Leaving Messages? That's So 20th Century
MELISSA BLOCK, host:
If you're setting up phone service, there are lots of options to choose from: three-way calling, unlimited long-distance, call waiting, caller ID, voice mail. And the list goes on and on. Commentator Lori Gottlieb recently discovered that, at least among her friends, one feature has uses she never imagined.
Lately a lot of people have been complaining that I'm not returning their calls. `But I didn't get a message,' I'll say. Then they'll get all huffy and say, `Well, didn't you see me on your caller ID?' Ah, caller ID. Nowadays almost everyone's phone service includes the option where a caller's number pops up on the recipient's digital display. And my friends are saying that a number alone counts as a bona fide message.
To me, this kind of non-message message isn't just passive-aggressive; it's ineffective. I don't really have the time or even the sense of paranoia to scroll through all of my missed calls. My friends see it differently. They believe that because we have such busy lives, voice messages are `outdated.' In their view, not only is listening to the outgoing message a `waste of time'--mine lasts a whopping 10 seconds--but they insist that leaving a voice message is redundant. As one friend put it, `All I'd say on a message is call me back. My number on your caller ID display says the same thing.'
Call me old-fashioned, but I like hearing an actual voice. A list of 10 digits seems too impersonal. Besides, how am I supposed to analyze messages left by boyfriends if there's no voice to analyze? I can't play a guy's message for friends anymore and ask, `What do you think he meant by "Talk to you soon"? Does his emphasizing the word "soon" mean I should call him tonight or wait until tomorrow?' Now all I have to work with is his electronic phone number, and you can't get much mileage out of that.

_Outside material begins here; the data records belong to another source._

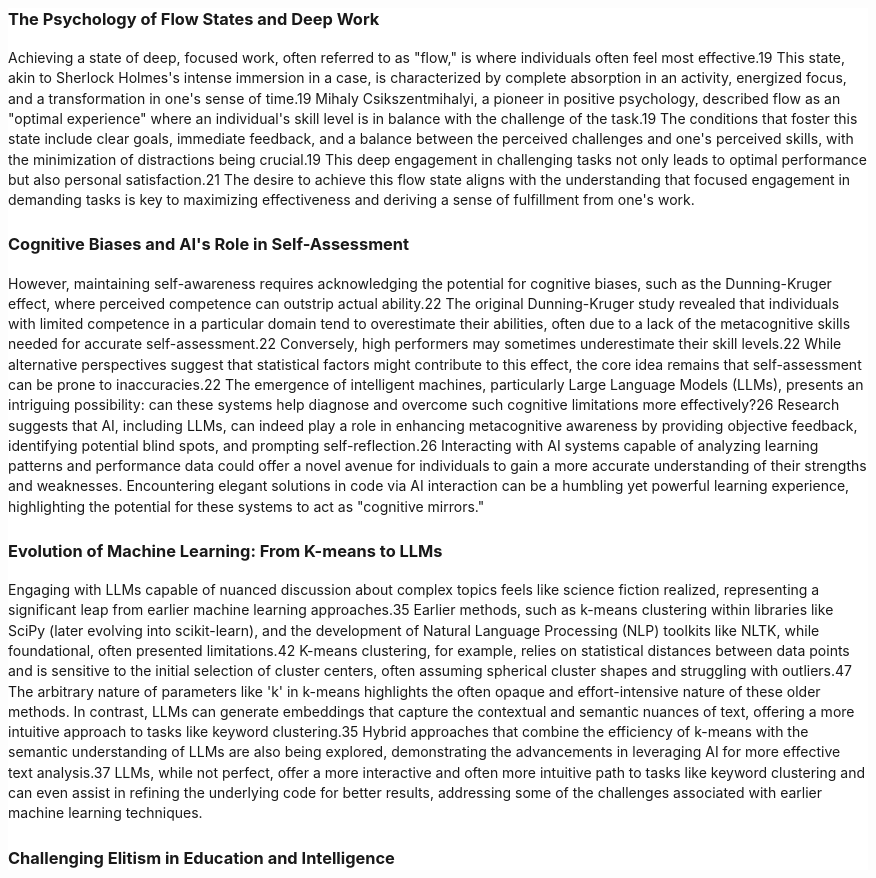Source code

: ### The Psychology of Flow States and Deep Work

Achieving a state of deep, focused work, often referred to as "flow," is where individuals often feel most effective.19 This state, akin to Sherlock Holmes's intense immersion in a case, is characterized by complete absorption in an activity, energized focus, and a transformation in one's sense of time.19 Mihaly Csikszentmihalyi, a pioneer in positive psychology, described flow as an "optimal experience" where an individual's skill level is in balance with the challenge of the task.19 The conditions that foster this state include clear goals, immediate feedback, and a balance between the perceived challenges and one's perceived skills, with the minimization of distractions being crucial.19 This deep engagement in challenging tasks not only leads to optimal performance but also personal satisfaction.21 The desire to achieve this flow state aligns with the understanding that focused engagement in demanding tasks is key to maximizing effectiveness and deriving a sense of fulfillment from one's work.

### Cognitive Biases and AI's Role in Self-Assessment

However, maintaining self-awareness requires acknowledging the potential for cognitive biases, such as the Dunning-Kruger effect, where perceived competence can outstrip actual ability.22 The original Dunning-Kruger study revealed that individuals with limited competence in a particular domain tend to overestimate their abilities, often due to a lack of the metacognitive skills needed for accurate self-assessment.22 Conversely, high performers may sometimes underestimate their skill levels.22 While alternative perspectives suggest that statistical factors might contribute to this effect, the core idea remains that self-assessment can be prone to inaccuracies.22 The emergence of intelligent machines, particularly Large Language Models (LLMs), presents an intriguing possibility: can these systems help diagnose and overcome such cognitive limitations more effectively?26 Research suggests that AI, including LLMs, can indeed play a role in enhancing metacognitive awareness by providing objective feedback, identifying potential blind spots, and prompting self-reflection.26 Interacting with AI systems capable of analyzing learning patterns and performance data could offer a novel avenue for individuals to gain a more accurate understanding of their strengths and weaknesses. Encountering elegant solutions in code via AI interaction can be a humbling yet powerful learning experience, highlighting the potential for these systems to act as "cognitive mirrors."

### Evolution of Machine Learning: From K-means to LLMs

Engaging with LLMs capable of nuanced discussion about complex topics feels like science fiction realized, representing a significant leap from earlier machine learning approaches.35 Earlier methods, such as k-means clustering within libraries like SciPy (later evolving into scikit-learn), and the development of Natural Language Processing (NLP) toolkits like NLTK, while foundational, often presented limitations.42 K-means clustering, for example, relies on statistical distances between data points and is sensitive to the initial selection of cluster centers, often assuming spherical cluster shapes and struggling with outliers.47 The arbitrary nature of parameters like 'k' in k-means highlights the often opaque and effort-intensive nature of these older methods. In contrast, LLMs can generate embeddings that capture the contextual and semantic nuances of text, offering a more intuitive approach to tasks like keyword clustering.35 Hybrid approaches that combine the efficiency of k-means with the semantic understanding of LLMs are also being explored, demonstrating the advancements in leveraging AI for more effective text analysis.37 LLMs, while not perfect, offer a more interactive and often more intuitive path to tasks like keyword clustering and can even assist in refining the underlying code for better results, addressing some of the challenges associated with earlier machine learning techniques.

### Challenging Elitism in Education and Intelligence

But while leaving messages with caller ID seems impersonal, there's also something paradoxically personal about it. There's an intimacy implied by the shorthand of the digital display, by the fact that I'm supposed to know that my friend Ellen(ph) called simply by recognizing her number. It's the technological equivalent of the `Hi, it's me' message, the kind where you're supposed to know who the `me' is because you recognize that person's voice. Sure, on caller ID sometimes a name pops up, but when it's the number alone and I don't know whose it is, the caller feels insulted.
And the most frustrating part is now that I've started checking my non-message messages, I've noticed that some numbers even have a times two or a times three after them, meaning that the person has called back multiple times, sending me the telepathic message, along with a dollop of guilt, that I haven't returned their calls. Had they just left a voice message times one, I would have called them back right away. At least that's what my 10-second outgoing message says.
BLOCK: Lori Gottlieb is the author of "Stick Figure: A Diary of My Former Self." She's also a contributor to the new book "The Modern Jewish Girl's Guide to Guilt."